Saghanis Augen wurden weit und rund, als sich ihr gesamtes Leben in ihren gepeinigten Augen spiegelte. Ihre Brust hob und senkte sich heftig im Takt ihres aufgebrachten Atems und ihre Nasenflügel bebten aufgrund des Zorns. Nanouk hielt die Luft an, als sie mit jeder verstreichenden Sekunde einen tödlichen Hieb erwartete, doch dann strich sich Saghani durch die offenen Strähnen, als wäre nichts geschehen. Schluckte und schloss die Augen, stieß die Luft heftig durch die Nase aus und biss die Zähne zusammen.

»Geh mir aus den Augen«, sagte sie hohl und Nanouks Schultern sackten endlich zusammen.

Sie erhob sich leise und schloss den Koffer, um vorsichtig zu Saghani zu gehen. Die Herrin Wallheims beobachtete sie aus stillen nun wieder völlig leeren Augen, als Nanouk vor ihr stehen blieb und nach ihrer Hand griff.

Saghanis Arm war schlaff und leicht, als bestünde er nicht aus mehr als Haut und Knochen. Ihr Atem strich Nanouk über das Haupt, als sie ihre Handfläche aufdrückte und ihr die weiße Lilie gab.

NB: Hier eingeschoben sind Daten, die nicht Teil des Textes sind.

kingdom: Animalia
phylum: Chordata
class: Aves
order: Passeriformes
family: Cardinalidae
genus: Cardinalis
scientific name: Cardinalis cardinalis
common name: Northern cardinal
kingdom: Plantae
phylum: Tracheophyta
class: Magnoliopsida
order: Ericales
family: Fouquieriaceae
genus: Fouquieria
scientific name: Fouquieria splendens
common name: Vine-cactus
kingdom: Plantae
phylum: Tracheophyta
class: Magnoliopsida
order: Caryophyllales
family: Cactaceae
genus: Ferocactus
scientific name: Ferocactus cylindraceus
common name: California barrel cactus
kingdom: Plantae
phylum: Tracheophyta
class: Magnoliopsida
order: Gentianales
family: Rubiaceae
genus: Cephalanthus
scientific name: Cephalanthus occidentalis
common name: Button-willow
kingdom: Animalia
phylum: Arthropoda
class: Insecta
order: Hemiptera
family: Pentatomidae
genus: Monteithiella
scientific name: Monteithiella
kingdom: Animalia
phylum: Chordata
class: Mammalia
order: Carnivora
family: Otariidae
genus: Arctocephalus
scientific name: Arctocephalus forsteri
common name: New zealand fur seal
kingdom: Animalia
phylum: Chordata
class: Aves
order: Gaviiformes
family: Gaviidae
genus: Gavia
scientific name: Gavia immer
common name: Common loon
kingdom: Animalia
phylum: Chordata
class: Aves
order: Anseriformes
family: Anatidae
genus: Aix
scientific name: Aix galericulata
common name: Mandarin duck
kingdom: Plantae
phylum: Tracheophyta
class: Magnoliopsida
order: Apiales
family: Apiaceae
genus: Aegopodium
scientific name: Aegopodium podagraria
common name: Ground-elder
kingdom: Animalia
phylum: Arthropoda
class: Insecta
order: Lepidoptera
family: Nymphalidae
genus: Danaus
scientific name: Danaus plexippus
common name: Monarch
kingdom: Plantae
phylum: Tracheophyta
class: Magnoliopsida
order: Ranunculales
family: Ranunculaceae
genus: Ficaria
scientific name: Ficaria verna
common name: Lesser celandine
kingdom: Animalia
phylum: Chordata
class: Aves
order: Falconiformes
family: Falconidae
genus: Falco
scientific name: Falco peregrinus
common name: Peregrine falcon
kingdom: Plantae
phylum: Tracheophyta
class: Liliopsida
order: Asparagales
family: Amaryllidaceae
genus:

»Ihr nanntet mich stets Eure Blume«, sagte Nanouk leise und schloss Saghanis lange, spinnenhafte Finger um die weiche Blüte. »Also will ich dir eine Blume sein. Dies hier ist dein Neuanfang. Sina-wa'siulliq gab sie mir, um mich sicher vor Nao zu verstecken, als ich durch die Sterne tauchte. Ich wage nicht, dieses Geschenk aus Gier erneut zu benutzen. Aber dir soll es eine Erinnerung sein, ein Versprechen. Denn so wie jeder Winter und jede Dunkelheit und jede Kälte eines Morgens von Frühling, Licht und Wärme abgelöst wird, so kannst auch du dich diesem zuwenden. Und vielleicht«, fügte Nanouk leise hinzu und trat vor der edlen Dame zurück, die nun beinahe verloren auf die zarte Blüte in ihren Händen blickte, »musst du dich am Ende dieser Geschichte gar nicht um eine gerechte Strafe für meine Wenigkeit bemühen. Vielleicht finde ich mein gerechtes Ende bereits selbstständig.«

Nanouk ließ Saghani schließlich in Stille zurück, in der Hoffnung, sich nicht maßlos überschätzt zu haben. Doch sämtliche Worte, welche sie in ihren Gemächern gesprochen hatte, entsprachen der Wahrheit. Ihrer Wahrheit und Nanouk hatte erst begonnen die Welt mit dieser zu richten. Wenn sie damit ihren Weg zum Schafott ebnete, dann sollte es ihr auch recht sein.